Do Arizona microschools and hybrids offer Orton-Gillingham? Some do. A few Arizona microschools and hybrid programs specialize in dyslexia and structured literacy. See the program list below for OG-trained providers on this site.
OG-Based Curriculum Recommendations
- All About Reading — Best parent-led OG-influenced reading program.
- Logic of English — Systematic phonograms and spelling rules for older struggling readers.
- Barton Reading & Spelling — Most explicitly OG-based homeschool program. Designed for dyslexia.
- Wilson Reading System — Clinic-grade OG-based program; requires trained instructor.

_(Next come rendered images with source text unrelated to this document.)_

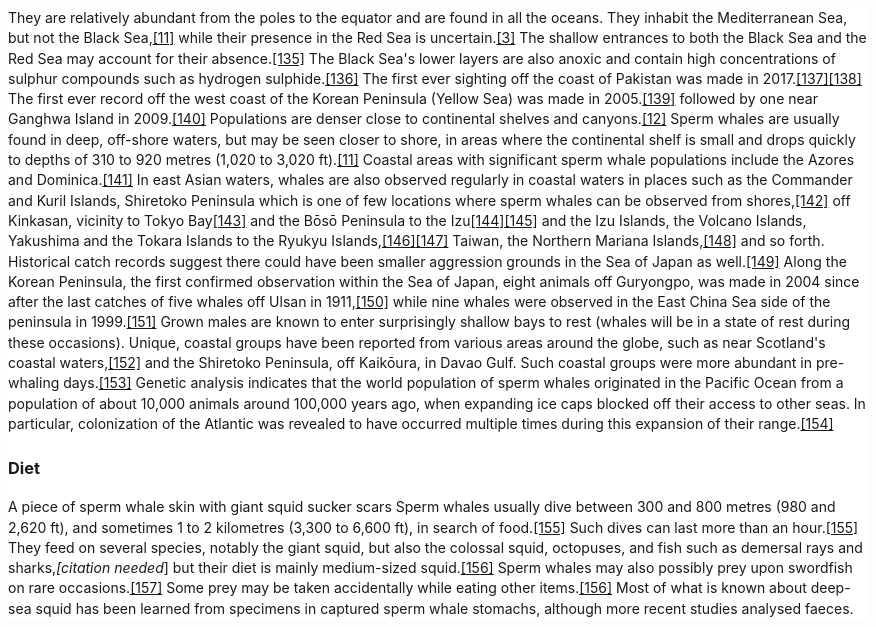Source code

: They are relatively abundant from the poles to the equator and are found in all the oceans. They inhabit the Mediterranean Sea, but not the Black Sea,[[11]](https://en.wikipedia.org/wiki/Sperm_whale#cite_note-princeton-12) while their presence in the Red Sea is uncertain.[[3]](https://en.wikipedia.org/wiki/Sperm_whale#cite_note-iucn-3) The shallow entrances to both the Black Sea and the Red Sea may account for their absence.[[135]](https://en.wikipedia.org/wiki/Sperm_whale#cite_note-FOOTNOTEWhitehead200333-136) The Black Sea's lower layers are also anoxic and contain high concentrations of sulphur compounds such as hydrogen sulphide.[[136]](https://en.wikipedia.org/wiki/Sperm_whale#cite_note-137) The first ever sighting off the coast of Pakistan was made in 2017.[[137]](https://en.wikipedia.org/wiki/Sperm_whale#cite_note-138)[[138]](https://en.wikipedia.org/wiki/Sperm_whale#cite_note-139) The first ever record off the west coast of the Korean Peninsula (Yellow Sea) was made in 2005.[[139]](https://en.wikipedia.org/wiki/Sperm_whale#cite_note-140) followed by one near Ganghwa Island in 2009.[[140]](https://en.wikipedia.org/wiki/Sperm_whale#cite_note-141)
Populations are denser close to continental shelves and canyons.[[12]](https://en.wikipedia.org/wiki/Sperm_whale#cite_note-audubon-13) Sperm whales are usually found in deep, off-shore waters, but may be seen closer to shore, in areas where the continental shelf is small and drops quickly to depths of 310 to 920 metres (1,020 to 3,020 ft).[[11]](https://en.wikipedia.org/wiki/Sperm_whale#cite_note-princeton-12) Coastal areas with significant sperm whale populations include the Azores and Dominica.[[141]](https://en.wikipedia.org/wiki/Sperm_whale#cite_note-FOOTNOTEWhitehead200323%E2%80%9324-142) In east Asian waters, whales are also observed regularly in coastal waters in places such as the Commander and Kuril Islands, Shiretoko Peninsula which is one of few locations where sperm whales can be observed from shores,[[142]](https://en.wikipedia.org/wiki/Sperm_whale#cite_note-143) off Kinkasan, vicinity to Tokyo Bay[[143]](https://en.wikipedia.org/wiki/Sperm_whale#cite_note-144) and the Bōsō Peninsula to the Izu[[144]](https://en.wikipedia.org/wiki/Sperm_whale#cite_note-145)[[145]](https://en.wikipedia.org/wiki/Sperm_whale#cite_note-146) and the Izu Islands, the Volcano Islands, Yakushima and the Tokara Islands to the Ryukyu Islands,[[146]](https://en.wikipedia.org/wiki/Sperm_whale#cite_note-147)[[147]](https://en.wikipedia.org/wiki/Sperm_whale#cite_note-148) Taiwan, the Northern Mariana Islands,[[148]](https://en.wikipedia.org/wiki/Sperm_whale#cite_note-149) and so forth. Historical catch records suggest there could have been smaller aggression grounds in the Sea of Japan as well.[[149]](https://en.wikipedia.org/wiki/Sperm_whale#cite_note-150) Along the Korean Peninsula, the first confirmed observation within the Sea of Japan, eight animals off Guryongpo, was made in 2004 since after the last catches of five whales off Ulsan in 1911,[[150]](https://en.wikipedia.org/wiki/Sperm_whale#cite_note-151) while nine whales were observed in the East China Sea side of the peninsula in 1999.[[151]](https://en.wikipedia.org/wiki/Sperm_whale#cite_note-EastSea-152)
Grown males are known to enter surprisingly shallow bays to rest (whales will be in a state of rest during these occasions). Unique, coastal groups have been reported from various areas around the globe, such as near Scotland's coastal waters,[[152]](https://en.wikipedia.org/wiki/Sperm_whale#cite_note-153) and the Shiretoko Peninsula, off Kaikōura, in Davao Gulf. Such coastal groups were more abundant in pre-whaling days.[[153]](https://en.wikipedia.org/wiki/Sperm_whale#cite_note-154)
Genetic analysis indicates that the world population of sperm whales originated in the Pacific Ocean from a population of about 10,000 animals around 100,000 years ago, when expanding ice caps blocked off their access to other seas. In particular, colonization of the Atlantic was revealed to have occurred multiple times during this expansion of their range.[[154]](https://en.wikipedia.org/wiki/Sperm_whale#cite_note-155)
### Diet
[](https://en.wikipedia.org/wiki/File:A_piece_of_sperm_whale_skin_with_Giant_Squid_sucker_scars.JPG)A piece of sperm whale skin with giant squid sucker scars
Sperm whales usually dive between 300 and 800 metres (980 and 2,620 ft), and sometimes 1 to 2 kilometres (3,300 to 6,600 ft), in search of food.[[155]](https://en.wikipedia.org/wiki/Sperm_whale#cite_note-FOOTNOTEWhitehead200379-156) Such dives can last more than an hour.[[155]](https://en.wikipedia.org/wiki/Sperm_whale#cite_note-FOOTNOTEWhitehead200379-156) They feed on several species, notably the giant squid, but also the colossal squid, octopuses, and fish such as demersal rays and sharks,_[citation needed_] but their diet is mainly medium-sized squid.[[156]](https://en.wikipedia.org/wiki/Sperm_whale#cite_note-FOOTNOTEWhitehead200343%E2%80%9355-157) Sperm whales may also possibly prey upon swordfish on rare occasions.[[157]](https://en.wikipedia.org/wiki/Sperm_whale#cite_note-158) Some prey may be taken accidentally while eating other items.[[156]](https://en.wikipedia.org/wiki/Sperm_whale#cite_note-FOOTNOTEWhitehead200343%E2%80%9355-157) Most of what is known about deep-sea squid has been learned from specimens in captured sperm whale stomachs, although more recent studies analysed faeces.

Related Arizona resources:
- Arizona Christian homeschool tutors directory
- Christian homeschool tutors — full Arizona guide
- Arizona ESA-approved curriculum guide
- Arizona ESA homeschool guide
Final Verdict
For Arizona homeschool families with a struggling reader — especially one with dyslexia or a family history of it — Orton-Gillingham is the single most effective intervention available, and Arizona ESA makes it affordable in a way that isn't true in most other states.
Recommendations by family type:
- Confirmed dyslexia diagnosis. Hire a certified OG tutor immediately. Layer in an OG-based curriculum at home.
- Suspected dyslexia, no diagnosis yet. Start with a certified OG tutor and pursue an assessment in parallel.
- Mild reading struggle, no diagnosis. Start with All About Reading or Logic of English. Add a tutor if progress stalls after 12 weeks.
- Older struggling reader (grades 4+). Certified OG tutor is strongly recommended. Barton is the top at-home option.
- Arizona ESA family. Use your funds here. Reading is a core academic subject and OG is a well-established, reimbursable use of ESA dollars.